O serviço da dívida público (e, já agora, privado) é tão elevado que bastará um espirro dos chamados mercados para que uma gripe se instale entre nós. Três anos depois de alquimias perfeitas (porque sempre iguais quando um país deixou de ter a arma da desvalorização cambial) do FMI, da União Europeia e da OCDE, só há uma convicção: o país está mais pobre. Mas continua de mãos atadas pelo défice e pela dívida. Ou seja, entregue aos humores das grandes potências e interesses estrangeiros. A oligarquia que nos governa mudou algumas faces mas continua a distribuir entre si o que sobra. Ou seja, o sistema está bloqueado. Em 1918, Ezequiel de Campos, na revista "Pela Grei", clarificava friamente a questão: "Não pode haver liberdade política onde há completa sujeição económica". Ou seja, ao contrário do que por aí corre, não nos libertámos da troika, nem desta União Europeia obtusa que, depois da estagnação, caminha para a deflação e que, um dia destes, será apenas um museu de cera do mundo. (...)

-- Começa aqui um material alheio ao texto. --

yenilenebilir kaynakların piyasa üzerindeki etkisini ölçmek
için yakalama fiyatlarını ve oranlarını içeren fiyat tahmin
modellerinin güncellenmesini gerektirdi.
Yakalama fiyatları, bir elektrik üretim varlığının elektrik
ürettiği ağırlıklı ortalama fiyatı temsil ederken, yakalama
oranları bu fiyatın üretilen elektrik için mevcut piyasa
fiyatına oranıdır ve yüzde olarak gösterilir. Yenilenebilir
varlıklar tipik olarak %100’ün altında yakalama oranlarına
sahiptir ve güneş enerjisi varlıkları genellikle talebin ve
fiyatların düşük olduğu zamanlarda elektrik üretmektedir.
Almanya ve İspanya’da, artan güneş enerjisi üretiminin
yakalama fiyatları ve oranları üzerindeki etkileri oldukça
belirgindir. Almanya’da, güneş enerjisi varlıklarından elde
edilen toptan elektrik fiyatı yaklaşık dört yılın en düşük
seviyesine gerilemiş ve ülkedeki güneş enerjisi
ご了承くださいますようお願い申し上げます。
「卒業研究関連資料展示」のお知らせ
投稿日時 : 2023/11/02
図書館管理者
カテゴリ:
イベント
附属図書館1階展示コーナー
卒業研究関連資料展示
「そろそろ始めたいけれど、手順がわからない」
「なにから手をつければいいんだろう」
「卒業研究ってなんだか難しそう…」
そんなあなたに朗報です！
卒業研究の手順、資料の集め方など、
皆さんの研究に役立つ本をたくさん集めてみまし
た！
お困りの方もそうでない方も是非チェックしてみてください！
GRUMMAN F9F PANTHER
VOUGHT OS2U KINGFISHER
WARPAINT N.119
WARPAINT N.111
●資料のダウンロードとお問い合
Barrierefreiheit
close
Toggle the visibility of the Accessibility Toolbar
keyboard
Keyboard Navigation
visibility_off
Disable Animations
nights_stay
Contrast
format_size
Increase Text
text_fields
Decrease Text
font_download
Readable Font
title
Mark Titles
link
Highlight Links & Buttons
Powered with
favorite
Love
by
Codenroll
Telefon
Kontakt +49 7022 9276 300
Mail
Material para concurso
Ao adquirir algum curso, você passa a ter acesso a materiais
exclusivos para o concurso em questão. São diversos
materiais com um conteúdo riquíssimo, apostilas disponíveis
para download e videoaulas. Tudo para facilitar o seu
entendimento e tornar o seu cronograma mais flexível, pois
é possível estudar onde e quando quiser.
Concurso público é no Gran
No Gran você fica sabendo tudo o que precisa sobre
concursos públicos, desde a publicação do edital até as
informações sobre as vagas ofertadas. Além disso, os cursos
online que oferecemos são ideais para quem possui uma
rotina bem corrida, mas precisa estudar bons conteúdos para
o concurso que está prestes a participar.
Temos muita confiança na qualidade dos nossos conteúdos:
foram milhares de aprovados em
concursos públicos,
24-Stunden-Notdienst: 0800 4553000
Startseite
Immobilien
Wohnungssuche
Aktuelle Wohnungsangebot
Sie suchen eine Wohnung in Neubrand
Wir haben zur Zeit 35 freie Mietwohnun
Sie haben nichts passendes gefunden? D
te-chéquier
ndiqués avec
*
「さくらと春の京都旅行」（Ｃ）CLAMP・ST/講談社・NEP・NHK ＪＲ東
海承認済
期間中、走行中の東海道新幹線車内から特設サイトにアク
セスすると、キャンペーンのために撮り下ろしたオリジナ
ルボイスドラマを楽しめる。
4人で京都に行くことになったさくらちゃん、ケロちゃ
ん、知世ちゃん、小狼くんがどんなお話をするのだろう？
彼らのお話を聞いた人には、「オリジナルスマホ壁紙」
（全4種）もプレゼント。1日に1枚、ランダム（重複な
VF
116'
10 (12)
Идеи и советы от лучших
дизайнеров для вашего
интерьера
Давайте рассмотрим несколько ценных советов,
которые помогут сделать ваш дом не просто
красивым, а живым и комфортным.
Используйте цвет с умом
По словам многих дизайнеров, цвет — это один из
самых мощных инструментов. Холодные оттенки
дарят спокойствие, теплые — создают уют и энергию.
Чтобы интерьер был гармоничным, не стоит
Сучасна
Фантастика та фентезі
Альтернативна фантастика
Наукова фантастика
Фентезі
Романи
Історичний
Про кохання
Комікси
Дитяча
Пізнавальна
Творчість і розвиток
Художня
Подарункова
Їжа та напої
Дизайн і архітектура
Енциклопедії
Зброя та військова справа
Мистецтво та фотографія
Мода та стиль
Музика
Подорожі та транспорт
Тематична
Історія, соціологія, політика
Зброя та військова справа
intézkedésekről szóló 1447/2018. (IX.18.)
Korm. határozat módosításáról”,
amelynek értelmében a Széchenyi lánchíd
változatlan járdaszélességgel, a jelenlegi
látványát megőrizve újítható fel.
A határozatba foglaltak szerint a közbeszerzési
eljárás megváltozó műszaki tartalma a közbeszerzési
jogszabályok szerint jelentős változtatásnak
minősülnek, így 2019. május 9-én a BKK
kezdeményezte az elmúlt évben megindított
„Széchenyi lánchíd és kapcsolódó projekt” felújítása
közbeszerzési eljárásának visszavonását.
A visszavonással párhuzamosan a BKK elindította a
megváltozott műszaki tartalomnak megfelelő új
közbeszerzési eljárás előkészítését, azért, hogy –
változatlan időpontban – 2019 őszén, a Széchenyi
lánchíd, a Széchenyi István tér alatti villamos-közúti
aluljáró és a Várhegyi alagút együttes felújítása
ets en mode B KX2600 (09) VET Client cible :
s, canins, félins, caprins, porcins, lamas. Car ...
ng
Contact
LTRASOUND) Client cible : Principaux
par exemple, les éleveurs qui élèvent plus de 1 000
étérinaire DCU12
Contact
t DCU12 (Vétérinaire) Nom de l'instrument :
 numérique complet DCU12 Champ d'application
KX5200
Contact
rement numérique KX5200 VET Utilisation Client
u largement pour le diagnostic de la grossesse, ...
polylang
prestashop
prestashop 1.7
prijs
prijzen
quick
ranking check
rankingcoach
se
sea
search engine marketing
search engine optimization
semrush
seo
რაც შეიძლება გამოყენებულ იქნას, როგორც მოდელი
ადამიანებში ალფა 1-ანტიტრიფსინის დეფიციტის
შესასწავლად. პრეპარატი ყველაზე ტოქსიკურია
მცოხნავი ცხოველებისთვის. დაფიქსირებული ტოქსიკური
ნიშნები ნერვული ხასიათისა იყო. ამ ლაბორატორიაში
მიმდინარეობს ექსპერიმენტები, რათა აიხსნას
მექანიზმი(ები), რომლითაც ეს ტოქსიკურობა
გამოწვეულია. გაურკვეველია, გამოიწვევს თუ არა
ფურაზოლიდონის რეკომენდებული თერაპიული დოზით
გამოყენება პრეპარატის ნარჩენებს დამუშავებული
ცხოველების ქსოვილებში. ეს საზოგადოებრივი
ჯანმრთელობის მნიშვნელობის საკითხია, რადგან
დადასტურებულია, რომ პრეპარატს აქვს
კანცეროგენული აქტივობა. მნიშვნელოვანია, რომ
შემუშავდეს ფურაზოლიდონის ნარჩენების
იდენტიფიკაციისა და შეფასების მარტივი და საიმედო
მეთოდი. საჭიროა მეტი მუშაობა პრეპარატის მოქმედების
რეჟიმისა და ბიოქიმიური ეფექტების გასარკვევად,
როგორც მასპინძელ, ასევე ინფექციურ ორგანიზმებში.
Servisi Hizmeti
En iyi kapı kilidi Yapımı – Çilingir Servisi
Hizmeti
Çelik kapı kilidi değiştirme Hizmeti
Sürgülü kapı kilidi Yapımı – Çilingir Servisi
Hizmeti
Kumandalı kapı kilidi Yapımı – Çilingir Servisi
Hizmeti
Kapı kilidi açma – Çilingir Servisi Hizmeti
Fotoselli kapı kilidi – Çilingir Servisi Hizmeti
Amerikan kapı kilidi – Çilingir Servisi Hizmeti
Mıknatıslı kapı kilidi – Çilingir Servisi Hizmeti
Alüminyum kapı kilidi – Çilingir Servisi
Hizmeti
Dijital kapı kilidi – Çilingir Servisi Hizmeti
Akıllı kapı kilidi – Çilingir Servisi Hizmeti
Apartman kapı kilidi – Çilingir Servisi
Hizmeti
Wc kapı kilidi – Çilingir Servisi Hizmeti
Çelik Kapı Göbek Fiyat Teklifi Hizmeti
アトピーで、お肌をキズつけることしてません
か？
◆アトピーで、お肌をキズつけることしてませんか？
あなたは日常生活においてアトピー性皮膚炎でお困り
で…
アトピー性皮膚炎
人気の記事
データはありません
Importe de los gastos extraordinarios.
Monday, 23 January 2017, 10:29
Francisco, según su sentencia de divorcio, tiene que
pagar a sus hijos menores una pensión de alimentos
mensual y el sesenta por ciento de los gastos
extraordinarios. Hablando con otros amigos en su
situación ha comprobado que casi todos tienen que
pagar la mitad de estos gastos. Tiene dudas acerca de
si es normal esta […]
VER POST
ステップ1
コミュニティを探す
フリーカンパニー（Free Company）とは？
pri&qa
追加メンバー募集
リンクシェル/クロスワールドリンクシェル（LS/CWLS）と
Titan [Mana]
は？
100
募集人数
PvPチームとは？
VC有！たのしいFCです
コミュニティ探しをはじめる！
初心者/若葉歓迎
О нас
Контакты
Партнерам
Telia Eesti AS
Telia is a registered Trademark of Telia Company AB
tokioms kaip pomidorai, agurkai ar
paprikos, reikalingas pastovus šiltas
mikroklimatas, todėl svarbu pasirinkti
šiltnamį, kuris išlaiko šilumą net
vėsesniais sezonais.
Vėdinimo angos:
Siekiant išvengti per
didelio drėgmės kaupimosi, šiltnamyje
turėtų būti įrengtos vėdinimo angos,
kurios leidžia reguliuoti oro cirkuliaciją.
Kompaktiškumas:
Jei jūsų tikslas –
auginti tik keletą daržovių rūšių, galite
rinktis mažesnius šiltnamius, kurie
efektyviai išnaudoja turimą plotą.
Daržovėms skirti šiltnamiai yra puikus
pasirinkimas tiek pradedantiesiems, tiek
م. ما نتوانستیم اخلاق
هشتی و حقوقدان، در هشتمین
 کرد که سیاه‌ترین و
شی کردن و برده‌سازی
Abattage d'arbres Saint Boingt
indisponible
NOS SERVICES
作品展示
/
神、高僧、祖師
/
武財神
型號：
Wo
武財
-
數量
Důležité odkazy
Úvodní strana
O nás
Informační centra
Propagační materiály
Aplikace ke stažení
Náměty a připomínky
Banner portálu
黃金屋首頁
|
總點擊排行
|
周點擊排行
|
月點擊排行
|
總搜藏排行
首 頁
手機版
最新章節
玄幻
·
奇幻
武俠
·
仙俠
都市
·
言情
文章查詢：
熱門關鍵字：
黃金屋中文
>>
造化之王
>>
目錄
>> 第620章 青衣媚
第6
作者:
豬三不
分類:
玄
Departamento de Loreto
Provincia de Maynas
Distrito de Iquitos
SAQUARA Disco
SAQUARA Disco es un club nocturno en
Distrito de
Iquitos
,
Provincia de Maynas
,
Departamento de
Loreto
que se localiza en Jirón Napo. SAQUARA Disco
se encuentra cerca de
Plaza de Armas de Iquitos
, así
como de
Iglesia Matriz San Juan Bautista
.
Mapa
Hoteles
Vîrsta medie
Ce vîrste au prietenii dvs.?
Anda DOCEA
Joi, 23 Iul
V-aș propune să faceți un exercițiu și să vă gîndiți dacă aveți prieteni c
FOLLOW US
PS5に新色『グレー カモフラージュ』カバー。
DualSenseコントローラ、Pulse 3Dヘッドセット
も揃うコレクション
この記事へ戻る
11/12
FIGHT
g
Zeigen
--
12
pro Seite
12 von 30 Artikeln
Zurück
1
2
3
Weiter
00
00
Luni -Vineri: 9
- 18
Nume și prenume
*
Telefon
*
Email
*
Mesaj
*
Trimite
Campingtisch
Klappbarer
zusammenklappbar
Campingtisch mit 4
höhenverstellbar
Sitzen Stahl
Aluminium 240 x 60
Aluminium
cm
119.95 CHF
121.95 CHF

O défice não é o micróbio moderno da nossa vida financeira mas, pelo contrário, é tão antigo como a nacionalidade. Não parece ir parar por aqui. O que custa é que nunca aprendemos lições com o passado. Mas nisso não estamos sós. A Europa parece hoje uma tertúlia caduca obcecada com as contas de somar e subtrair. O desafio militar de Putin a uma Europa que militarmente não tem voz, e por isso deixou de ser uma voz forte nos conflitos internacionais, mostra que a austeridadezinha como ideologia vai levar à insignificância. E Portugal, bom aluno, segue assim rumo ao abismo. Comandado de Berlim e Bruxelas, os donos da dívida.»